According to the published archival documents of the FSB: "it followed from the testimony of eyewitnesses that Adolf Hitler and Eva Braun, who had married him on the eve of marriage, committed suicide on April 30, 1945, and on May 1 they were followed by Joseph and Magda Goebbels, who had previously killed six of their children."
Heinrich Himmler, who led the SS and organized the concentration camp system, did not fall into the hands of the Allies alive. After the end of the war, he was detained by the British under an assumed name and committed suicide by crushing an ampoule of cyanide before the interrogation began.
Top military leaders and ideologues of the regime
Adolf Hitler's personal secretary Martin Bormann, who headed the NSDAP party office, disappeared in May 1945 while trying to leave Berlin. He was tried in absentia and sentenced to death by hanging. It was only decades later that it was established that he had died while fleeing the city.

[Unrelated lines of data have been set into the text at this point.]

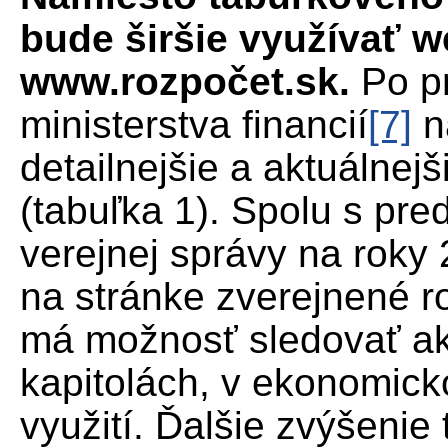
bude širšie využívať 
www.rozpočet.sk.
Po pr
ministerstva financií
[7]
n
detailnejšie a aktuálnejš
(tabuľka 1). Spolu s pr
verejnej správy na roky
na stránke zverejnené r
má možnosť sledovať ak
kapitolách, v ekonomick
využití. Ďalšie zvýšenie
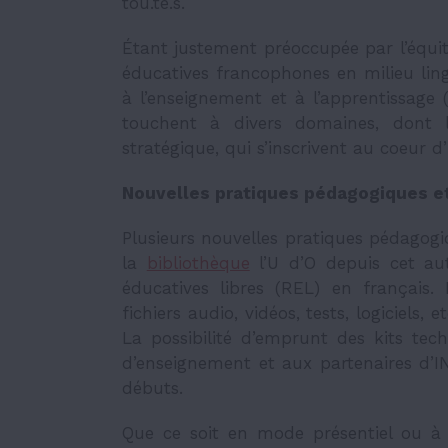
tou.te.s.
Étant justement préoccupée par l’équit
éducatives francophones en milieu lingu
à l’enseignement et à l’apprentissage (
touchent à divers domaines, dont le
stratégique, qui s’inscrivent au coeur 
Nouvelles pratiques pédagogiques e
Plusieurs nouvelles pratiques pédagogi
la
bibliothèque
l’U d’O depuis cet au
éducatives libres (REL) en français
fichiers audio, vidéos, tests, logiciels,
La possibilité d’emprunt des kits tec
d’enseignement et aux partenaires d’INN
débuts.
Que ce soit en mode présentiel ou à 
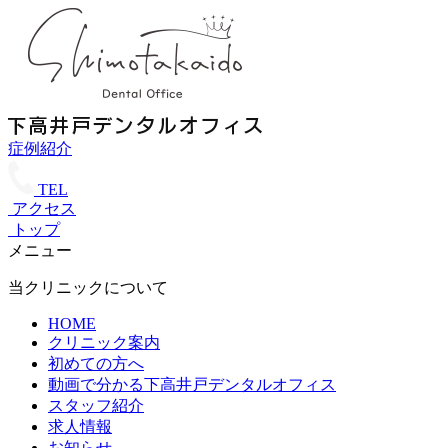
症例紹介
TEL
アクセス
トップ
メニュー
当クリニックについて
HOME
クリニック案内
初めての方へ
動画で分かる下高井戸デンタルオフィス
スタッフ紹介
求人情報
お知らせ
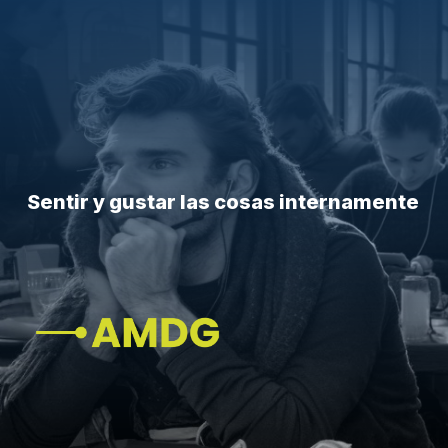
Sentir y gustar las cosas internamente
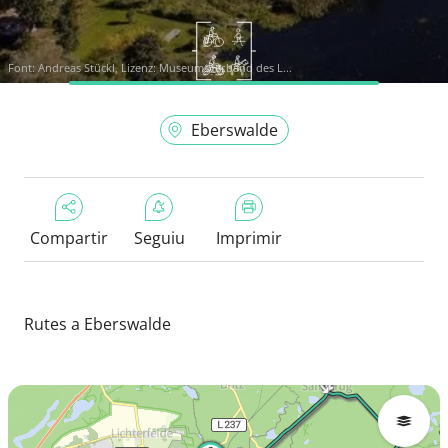
Font:
Andreas Stückl, Lizenz: Museumsverband des L...
Eberswalde
Compartir
Seguiu
Imprimir
Rutes a Eberswalde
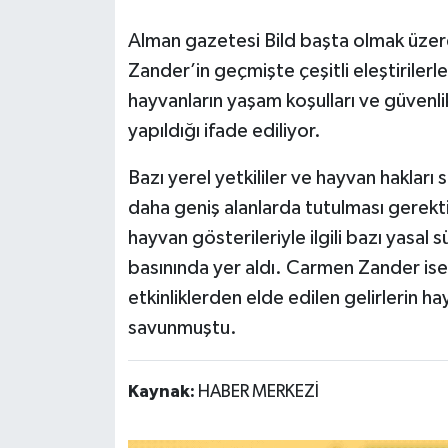
Alman gazetesi Bild başta olmak üze
Zander’in geçmişte çeşitli eleştirilerl
hayvanların yaşam koşulları ve güvenli
yapıldığı ifade ediliyor.
Bazı yerel yetkililer ve hayvan hakları
daha geniş alanlarda tutulması gerekt
hayvan gösterileriyle ilgili bazı yasal 
basınında yer aldı. Carmen Zander ise
etkinliklerden elde edilen gelirlerin hay
savunmuştu.
Kaynak:
HABER MERKEZİ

Hermann Wilhelm Goering was initially arrested alive and taken to Nuremberg, but committed suicide by poisoning himself with cyanide a day before his execution. His death became one of the most high-profile incidents around the tribunal.
The SA Obergruppenfuhrer, Reichsleiter, head of the NSDAP organizational department, and head of the German Labor Front, Robert Ley, was charged with all counts of the Nuremberg trials. Shortly before it began, he committed suicide in prison.